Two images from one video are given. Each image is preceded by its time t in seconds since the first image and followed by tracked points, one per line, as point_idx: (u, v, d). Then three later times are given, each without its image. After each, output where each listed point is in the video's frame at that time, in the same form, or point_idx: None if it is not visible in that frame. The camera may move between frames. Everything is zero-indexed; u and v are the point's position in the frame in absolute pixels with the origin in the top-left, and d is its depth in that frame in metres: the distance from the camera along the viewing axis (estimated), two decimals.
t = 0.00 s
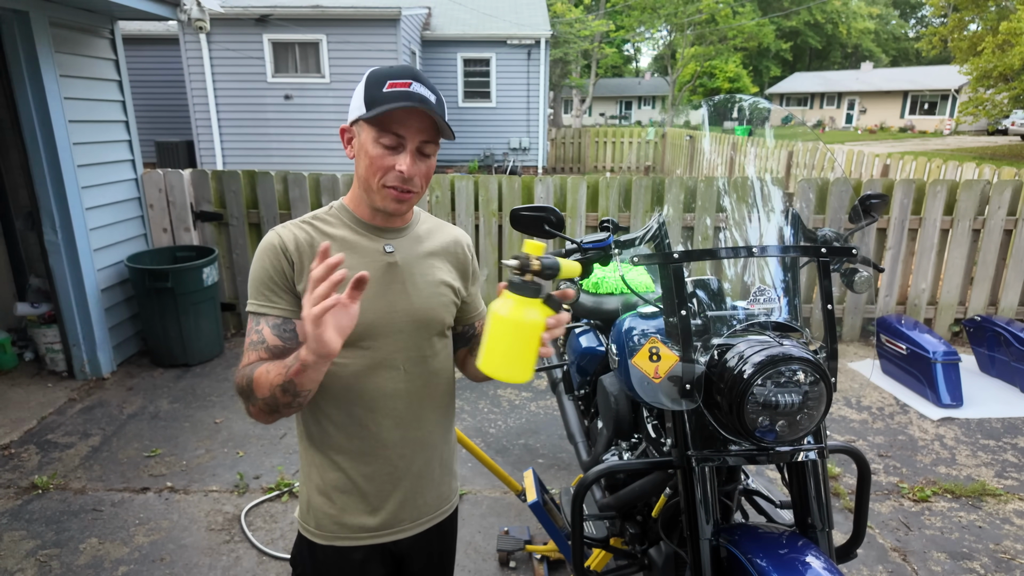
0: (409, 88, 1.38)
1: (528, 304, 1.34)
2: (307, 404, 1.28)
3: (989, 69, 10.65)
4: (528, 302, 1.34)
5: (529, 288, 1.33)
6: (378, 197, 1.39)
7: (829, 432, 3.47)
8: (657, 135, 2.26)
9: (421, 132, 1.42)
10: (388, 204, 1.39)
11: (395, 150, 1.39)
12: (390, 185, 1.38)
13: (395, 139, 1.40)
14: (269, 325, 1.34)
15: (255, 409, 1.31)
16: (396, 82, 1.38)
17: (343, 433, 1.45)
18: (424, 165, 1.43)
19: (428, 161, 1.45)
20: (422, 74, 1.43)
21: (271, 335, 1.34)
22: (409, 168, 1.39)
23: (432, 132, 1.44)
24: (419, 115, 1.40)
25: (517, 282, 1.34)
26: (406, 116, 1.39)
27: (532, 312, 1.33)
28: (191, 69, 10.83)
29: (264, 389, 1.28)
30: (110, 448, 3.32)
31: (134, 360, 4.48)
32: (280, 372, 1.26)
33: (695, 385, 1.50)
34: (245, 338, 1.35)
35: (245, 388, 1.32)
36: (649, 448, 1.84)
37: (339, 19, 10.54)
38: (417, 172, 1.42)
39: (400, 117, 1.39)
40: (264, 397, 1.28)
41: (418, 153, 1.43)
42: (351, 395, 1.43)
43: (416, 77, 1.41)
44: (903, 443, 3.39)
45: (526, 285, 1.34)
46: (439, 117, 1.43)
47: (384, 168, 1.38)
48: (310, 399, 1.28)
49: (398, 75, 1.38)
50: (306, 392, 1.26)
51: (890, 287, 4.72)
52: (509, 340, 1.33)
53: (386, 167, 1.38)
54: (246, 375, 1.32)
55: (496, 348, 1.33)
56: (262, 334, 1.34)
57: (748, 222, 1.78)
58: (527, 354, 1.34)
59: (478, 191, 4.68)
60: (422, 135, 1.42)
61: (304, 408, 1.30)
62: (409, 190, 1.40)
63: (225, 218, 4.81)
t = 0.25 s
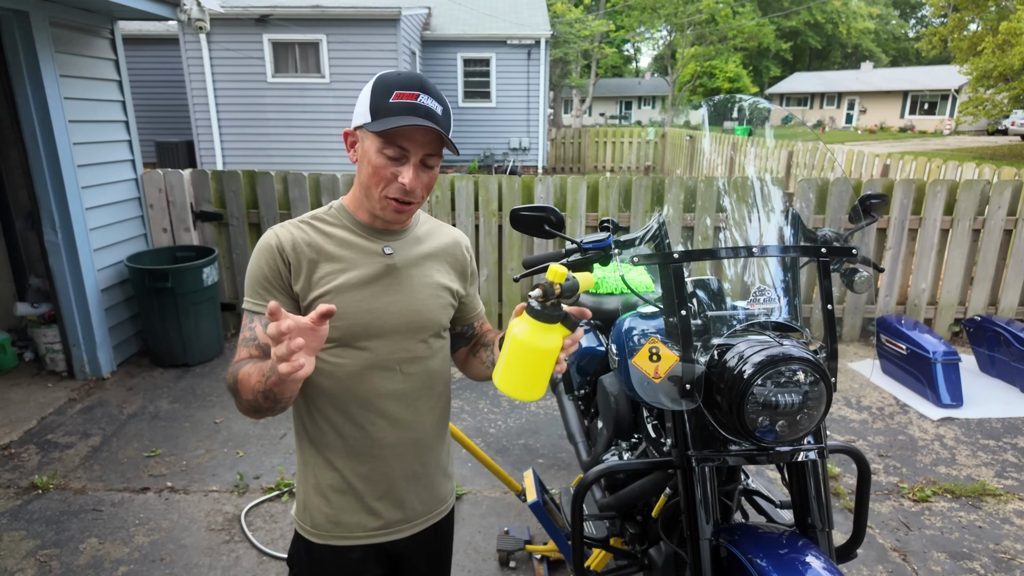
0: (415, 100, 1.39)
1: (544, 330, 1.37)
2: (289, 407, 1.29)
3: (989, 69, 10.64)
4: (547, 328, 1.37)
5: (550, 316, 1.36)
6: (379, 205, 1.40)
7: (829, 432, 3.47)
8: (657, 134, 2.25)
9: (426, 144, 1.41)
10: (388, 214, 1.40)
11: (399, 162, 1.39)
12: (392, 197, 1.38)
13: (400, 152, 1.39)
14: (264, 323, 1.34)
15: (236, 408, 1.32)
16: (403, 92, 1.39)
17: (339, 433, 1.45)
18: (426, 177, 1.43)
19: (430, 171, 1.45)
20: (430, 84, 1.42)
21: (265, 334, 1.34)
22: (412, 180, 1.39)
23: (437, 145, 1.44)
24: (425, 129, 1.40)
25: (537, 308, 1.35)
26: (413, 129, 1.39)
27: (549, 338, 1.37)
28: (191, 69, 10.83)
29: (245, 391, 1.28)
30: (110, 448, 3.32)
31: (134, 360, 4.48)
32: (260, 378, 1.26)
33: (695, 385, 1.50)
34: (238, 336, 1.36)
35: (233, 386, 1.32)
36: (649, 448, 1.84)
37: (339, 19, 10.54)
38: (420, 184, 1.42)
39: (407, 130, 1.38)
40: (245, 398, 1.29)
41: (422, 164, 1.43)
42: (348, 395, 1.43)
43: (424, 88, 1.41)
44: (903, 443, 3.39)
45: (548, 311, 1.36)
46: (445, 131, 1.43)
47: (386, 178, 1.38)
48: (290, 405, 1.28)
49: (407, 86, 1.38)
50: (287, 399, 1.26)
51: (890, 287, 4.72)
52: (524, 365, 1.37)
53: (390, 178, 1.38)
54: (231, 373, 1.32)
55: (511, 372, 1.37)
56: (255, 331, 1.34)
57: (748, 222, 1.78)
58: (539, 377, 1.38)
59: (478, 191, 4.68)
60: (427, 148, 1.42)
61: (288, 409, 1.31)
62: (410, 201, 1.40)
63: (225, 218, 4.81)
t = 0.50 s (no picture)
0: (398, 84, 1.38)
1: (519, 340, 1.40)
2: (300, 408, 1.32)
3: (989, 69, 10.65)
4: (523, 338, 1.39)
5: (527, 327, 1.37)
6: (370, 195, 1.40)
7: (829, 432, 3.47)
8: (657, 134, 2.26)
9: (412, 128, 1.42)
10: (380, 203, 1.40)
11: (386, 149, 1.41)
12: (382, 183, 1.38)
13: (386, 137, 1.41)
14: (262, 325, 1.35)
15: (246, 407, 1.34)
16: (387, 78, 1.39)
17: (334, 434, 1.45)
18: (416, 161, 1.43)
19: (421, 158, 1.45)
20: (413, 71, 1.43)
21: (264, 336, 1.35)
22: (400, 164, 1.39)
23: (425, 128, 1.44)
24: (410, 113, 1.41)
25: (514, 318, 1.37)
26: (397, 114, 1.40)
27: (523, 348, 1.39)
28: (191, 69, 10.82)
29: (256, 394, 1.30)
30: (110, 448, 3.32)
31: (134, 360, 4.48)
32: (273, 381, 1.28)
33: (695, 385, 1.50)
34: (239, 337, 1.37)
35: (238, 388, 1.34)
36: (649, 448, 1.84)
37: (339, 19, 10.54)
38: (409, 169, 1.41)
39: (391, 115, 1.40)
40: (256, 400, 1.31)
41: (411, 149, 1.43)
42: (344, 396, 1.43)
43: (407, 73, 1.41)
44: (903, 443, 3.39)
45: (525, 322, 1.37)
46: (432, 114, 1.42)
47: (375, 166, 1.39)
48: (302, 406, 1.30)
49: (389, 73, 1.39)
50: (299, 401, 1.28)
51: (890, 287, 4.72)
52: (497, 373, 1.40)
53: (378, 165, 1.39)
54: (238, 375, 1.33)
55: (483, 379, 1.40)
56: (255, 333, 1.35)
57: (748, 222, 1.78)
58: (516, 384, 1.41)
59: (478, 191, 4.68)
60: (413, 131, 1.42)
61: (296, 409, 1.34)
62: (401, 188, 1.40)
63: (225, 218, 4.80)
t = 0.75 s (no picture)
0: (391, 79, 1.38)
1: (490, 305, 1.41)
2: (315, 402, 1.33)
3: (989, 69, 10.65)
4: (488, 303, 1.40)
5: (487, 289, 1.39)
6: (367, 191, 1.40)
7: (829, 432, 3.47)
8: (657, 135, 2.26)
9: (406, 123, 1.42)
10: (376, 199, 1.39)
11: (380, 144, 1.40)
12: (377, 179, 1.38)
13: (379, 132, 1.41)
14: (263, 326, 1.35)
15: (256, 409, 1.33)
16: (380, 75, 1.38)
17: (333, 435, 1.45)
18: (411, 157, 1.43)
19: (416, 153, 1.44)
20: (406, 67, 1.43)
21: (266, 338, 1.35)
22: (393, 158, 1.39)
23: (419, 123, 1.44)
24: (403, 108, 1.41)
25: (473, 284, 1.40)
26: (390, 108, 1.40)
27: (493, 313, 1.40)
28: (191, 69, 10.82)
29: (271, 391, 1.30)
30: (110, 448, 3.32)
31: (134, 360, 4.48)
32: (292, 373, 1.28)
33: (695, 385, 1.50)
34: (239, 340, 1.36)
35: (244, 389, 1.33)
36: (649, 448, 1.84)
37: (339, 19, 10.54)
38: (404, 163, 1.41)
39: (384, 109, 1.40)
40: (271, 398, 1.31)
41: (405, 144, 1.43)
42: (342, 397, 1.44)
43: (399, 69, 1.41)
44: (903, 443, 3.39)
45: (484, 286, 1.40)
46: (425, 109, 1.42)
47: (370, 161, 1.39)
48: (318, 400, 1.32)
49: (382, 69, 1.39)
50: (317, 393, 1.30)
51: (890, 287, 4.72)
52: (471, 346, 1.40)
53: (373, 160, 1.39)
54: (247, 376, 1.33)
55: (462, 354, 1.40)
56: (257, 335, 1.34)
57: (748, 222, 1.78)
58: (494, 354, 1.41)
59: (478, 191, 4.68)
60: (407, 126, 1.42)
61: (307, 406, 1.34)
62: (397, 184, 1.40)
63: (225, 218, 4.80)
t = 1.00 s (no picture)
0: (388, 82, 1.38)
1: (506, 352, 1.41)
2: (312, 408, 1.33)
3: (989, 69, 10.65)
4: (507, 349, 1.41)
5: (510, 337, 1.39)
6: (366, 193, 1.40)
7: (829, 432, 3.47)
8: (657, 134, 2.26)
9: (403, 126, 1.42)
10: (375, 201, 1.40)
11: (378, 147, 1.41)
12: (375, 182, 1.38)
13: (377, 135, 1.41)
14: (262, 327, 1.35)
15: (255, 412, 1.34)
16: (377, 77, 1.38)
17: (332, 435, 1.45)
18: (409, 160, 1.43)
19: (413, 156, 1.45)
20: (404, 69, 1.43)
21: (265, 338, 1.35)
22: (391, 162, 1.39)
23: (416, 126, 1.44)
24: (401, 111, 1.41)
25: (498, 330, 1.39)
26: (388, 111, 1.40)
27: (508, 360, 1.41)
28: (191, 69, 10.82)
29: (268, 395, 1.30)
30: (110, 448, 3.32)
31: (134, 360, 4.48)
32: (288, 380, 1.28)
33: (695, 385, 1.50)
34: (238, 341, 1.36)
35: (244, 392, 1.34)
36: (649, 448, 1.84)
37: (339, 19, 10.54)
38: (402, 167, 1.41)
39: (381, 112, 1.40)
40: (268, 403, 1.31)
41: (403, 147, 1.43)
42: (341, 398, 1.44)
43: (398, 71, 1.41)
44: (903, 443, 3.39)
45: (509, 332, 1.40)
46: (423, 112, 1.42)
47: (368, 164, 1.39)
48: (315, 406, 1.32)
49: (379, 72, 1.39)
50: (314, 400, 1.30)
51: (890, 287, 4.72)
52: (482, 387, 1.42)
53: (371, 164, 1.39)
54: (245, 379, 1.33)
55: (471, 392, 1.42)
56: (255, 336, 1.34)
57: (748, 222, 1.78)
58: (503, 399, 1.43)
59: (478, 191, 4.68)
60: (404, 129, 1.42)
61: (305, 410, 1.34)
62: (396, 187, 1.40)
63: (225, 219, 4.80)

::::

- **WORK INSTRUCTIONS**: Would you print exactly, and only, the lines of the data above from the line with "48: (318, 400, 1.32)" through the line with "4: (507, 349, 1.41)", inclusive?

- **RESPONSE TO THIS EXERCISE**:
48: (318, 400, 1.32)
49: (382, 69, 1.39)
50: (317, 393, 1.30)
51: (890, 287, 4.72)
52: (471, 346, 1.40)
53: (373, 160, 1.39)
54: (247, 376, 1.33)
55: (462, 354, 1.40)
56: (257, 335, 1.34)
57: (748, 222, 1.78)
58: (494, 354, 1.41)
59: (478, 191, 4.68)
60: (407, 126, 1.42)
61: (307, 406, 1.34)
62: (397, 184, 1.40)
63: (225, 218, 4.80)
t = 1.00 s (no picture)
0: (388, 82, 1.38)
1: (506, 352, 1.41)
2: (312, 408, 1.33)
3: (989, 69, 10.65)
4: (507, 349, 1.41)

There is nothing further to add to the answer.